O imaginário do espectador volta-se para a sedução e também se desmancha numa seqüência sem preparação alguma. Toda a trama parece se encaminhar para aquele desfecho, pois Chabrol o havia escancarado antes, quando Paul a amedrontara, mostrando-lhe uma arma. Com total domínio da narrativa, ele muda o ponto de vista do espectador, reafirmando o quanto Paul foi dominado durante todo tempo por Charles, principalmente quando este se separou de Gabrielle. A vítima funciona como catalisadora da reação do inimigo que, sem saber como se livrar do que o incomoda, procura eliminá-lo. E o objeto de desejo de ambos se desprende das amarras criadas por eles. Se valendo de várias elipses, Chabrol se desvencilha também das seqüências de tribunal, para concentrar-se no destino de Gabrielle. Deixa para trás a trama policial, apenas um detalhe na narrativa, e entra no ilusionismo puro, fazendo jus ao título do filme:”Uma Garota Dividida em Dois”.


 


 


Direções se encadeiam e iluminam a narrativa


 


 


Os cortes abruptos de uma direção para outra poderia fazer outro diretor se perder, porque dá ao espectador a impressão de entrar em outra história, dado ao recomeço da ação em outro nível – o da metáfora. E lhe dissesse: faça de conta que a brilhante carreira de Gabrielle; dividida entre dois amores, terminou assim: no palco de um teatro de ilusionismo. Com Chabrol as direções se encadeiam e iluminam o que foi mostrado ao longo da narrativa.
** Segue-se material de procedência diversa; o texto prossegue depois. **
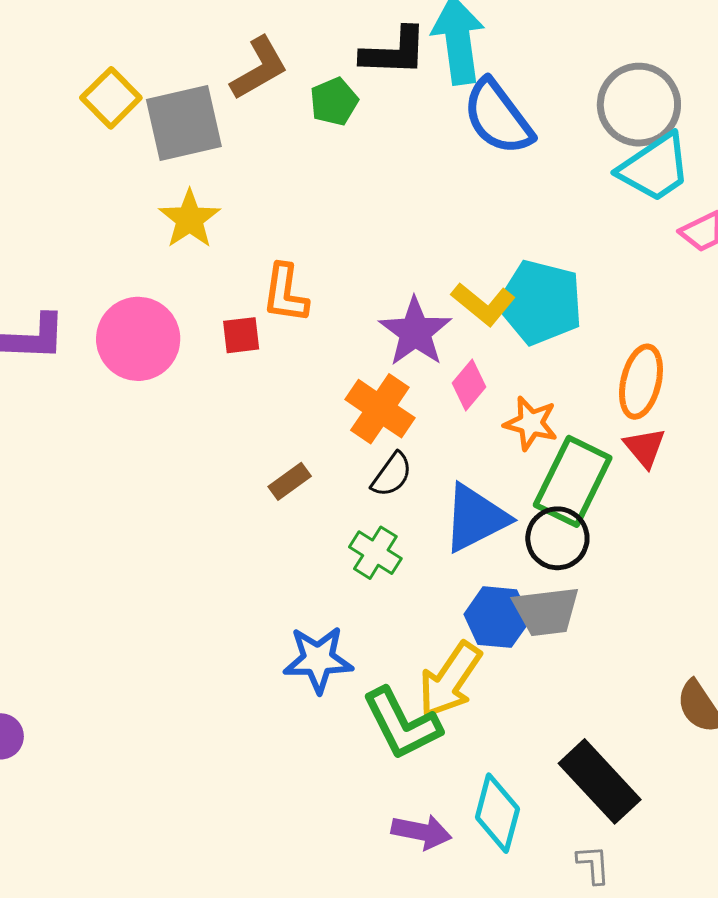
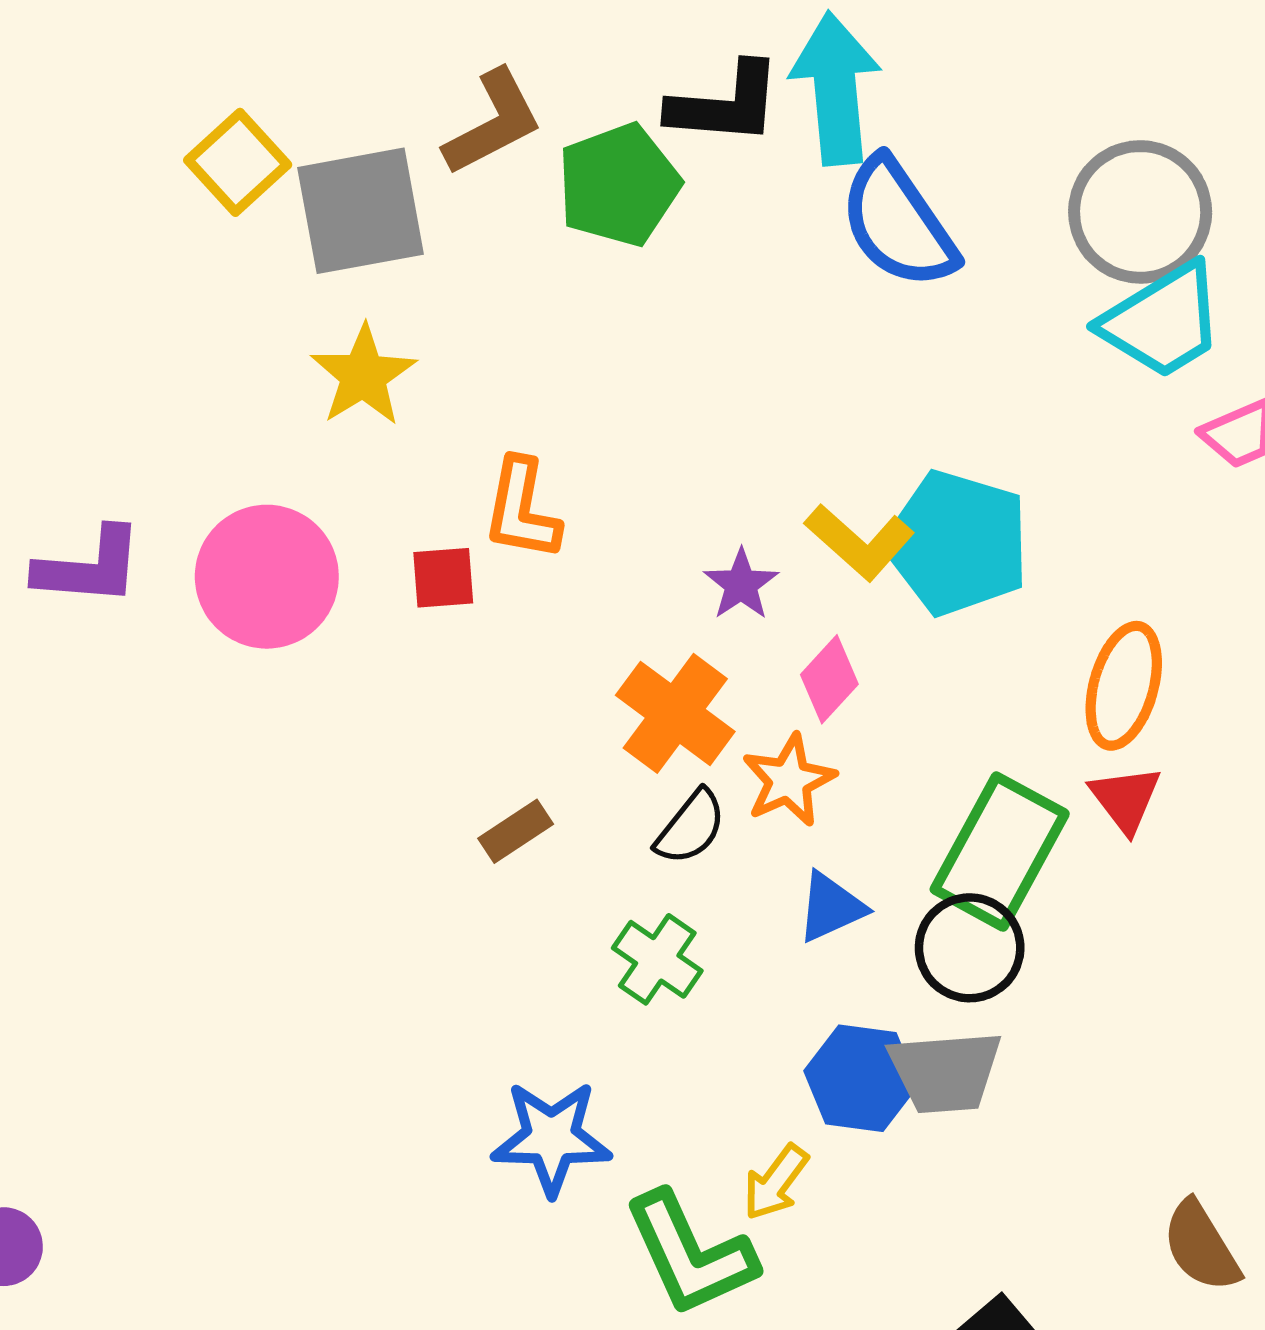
green pentagon: (334, 102) -> (619, 185), size x1.5
purple star: (415, 332) -> (741, 584), size x0.6
orange star: (531, 423) -> (789, 780), moved, turned 30
blue triangle: (476, 518) -> (831, 907), size x0.6
yellow arrow: (450, 680) -> (776, 1182), size x0.6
O sentido romanesco do filme é o que justifica as mudanças constantes de gênero e de situações, sem que o diretor perca o sentido narrativo e de conteúdo, que foge ao realismo ao chegar ao final.


 


 


O que vale então é o caráter de mutação das relações amorosas. Não estão mais presas às convenções da sedução, dos compromissos com o outro, das intenções perenes e da necessidade de se ver no outro. Embora conflitos interiores ditem as ações dos personagens, mostrando suas fragilidades, as normas e as convenções sociais e de classe continuam se impondo às atrações e ditames da paixão. A perda do amado levou Gabrielle aos braços de Paul e este ao tê-la se sentiu vingado, sem compreender as extensões das amarras de sua classe, que não admite a presença de alguém de fora de seu círculo. E procurou expeli-la tão logo teve a oportunidade, sem dó nem piedade. O sentido novelesco, de respeitar as convenções, com estereótipos em lugar de personagens, é burlado por Chabrol ao lançar mão de suas estruturas narrativas e logo revertê-lhas, jogando sobre o espectador uma metáfora sobre a evasão. 


 


 


Poder-se-ia dizer que Gabrielle decaiu ao aceitar se fazer de vítima de magia, portanto entrando para o universo do ilusionismo, quando deveria continuar se insurgindo contra a estrutura burguesa que a expeliu. Chabrol, porém, não buscou uma saída nos moldes realista, preferiu optar por algo menos palpável. Gabrielle, enfim, foi vítima de sua própria indecisão. No mundo burguês a ascensão via matrimônio é tão só uma questão romanesca. Hoje, diante dos contratos de separação de bens, ela poderá ficar de mãos vazias e futuro comprometido. E ter de seguir caminho adverso ao que pretendia é apenas um passo.


 


 


“Uma garota dividia em dois” (“Lê fille coupée en deux”). França/Alemanha. Drama. 2007. 115 minutos. Roteiro/adaptação: Claude Chabrol/Cécile Maistrel.Direção: Claude Chabrol. Elenco: Ludivine Sagnier, Benoit Magimel, François Berléand, Mathilda May, Marie Bunel, Caroline Sihol.


(*) Prêmio de Crítica 64º Festival de Veneza.